Objective: To examine trends in the utilization and cost of eye care in the Medicare population.
Methods: Data were obtained from fee-for-service physician claims (Part B) from a 5% sample of Medicare beneficiaries 65 years and older. Use of eye care services and procedures, frequency of ocular diagnoses, and allowed charges were compared for each year from 1991 through 1998.

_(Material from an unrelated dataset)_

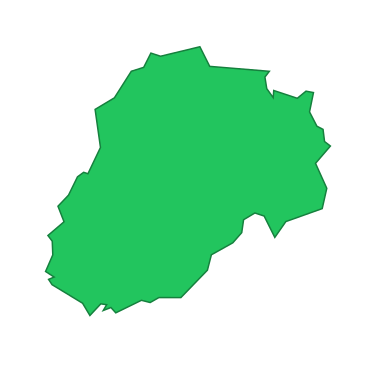 outline of Zelenikovo, Zelenikovo, North Macedonia, rotated 193°
{"feature_id": "65306769B35230400843522", "entity_name": "Zelenikovo", "entity_type": "district", "adm_level": 2, "iso_a3": "MKD", "parent_name": "North Macedonia", "parent_adm1": "Zelenikovo", "projection": "robinson", "projection_center": [21.57, 41.832], "detail": "fine", "context": "isolated", "style": "filled", "palette": "green", "viewbox_px": 384, "rotation_deg": 193, "n_neighbors": 0, "source": "geoboundaries", "source_scale": "gbopen_adm2", "svg_char_len": 853}
<svg xmlns="http://www.w3.org/2000/svg" viewBox="0 0 384 384"><g transform="rotate(193 192 192)"><path d="M297.5,186.4L302.0,186.8L307.0,181.0L311.6,161.2L319.4,148.0L310.0,134.2L322.6,117.2L317.1,112.6L313.5,99.4L316.8,81.6L307.2,78.1L312.1,74.6L307.5,70.2L273.6,59.0L263.7,48.7L255.7,62.5L249.8,63.0L251.8,56.6L245.0,61.2L239.1,57.1L216.9,75.1L207.9,74.9L200.5,81.7L179.1,86.6L159.4,119.3L159.0,135.2L140.8,151.7L134.4,163.6L135.5,176.6L126.0,185.7L116.3,184.8L101.1,166.4L93.9,184.3L61.4,205.1L61.5,225.9L78.1,247.7L67.5,267.9L74.2,271.0L78.4,282.5L85.1,284.2L95.5,296.5L96.0,316.2L103.6,315.9L110.5,307.0L135.2,309.3L134.1,302.2L142.4,309.5L146.8,320.4L143.8,327.0L203.0,318.4L217.0,335.3L253.2,317.2L263.3,318.1L267.1,302.6L278.3,296.0L288.8,266.3L305.0,250.7L291.2,214.8L297.5,186.4Z" fill="#22c55e" stroke="#15803d" stroke-width="1.5"/></g></svg>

Results: The proportion of beneficiaries receiving eye care increased from 41.4% to 48.1% during the 8-year period. Part B charges attributable to eye care decreased from 12.5% to 10.4%, with annual inflation-adjusted charges per beneficiary decreasing from 235 dollars to 176 dollars (1998 dollars). The proportion of beneficiaries with cataract-related claims increased from 23.4% to 27.3%, accounting for approximately 60% of eye care charges each year; beneficiaries with retinal disease claims increased from 7.8% to 11.4%, capturing 15.4% of eye care charges in 1998, up from 10.7% in 1991; and beneficiaries with glaucoma claims increased from 6.8% to 9.5%, accounting for nearly 10% of eye care charges each year.
Conclusions: The proportion of the Medicare population receiving eye care increased between 1991 and 1998. Nevertheless, eye care costs did not increase, primarily because of constraints in charges associated with the management of cataract.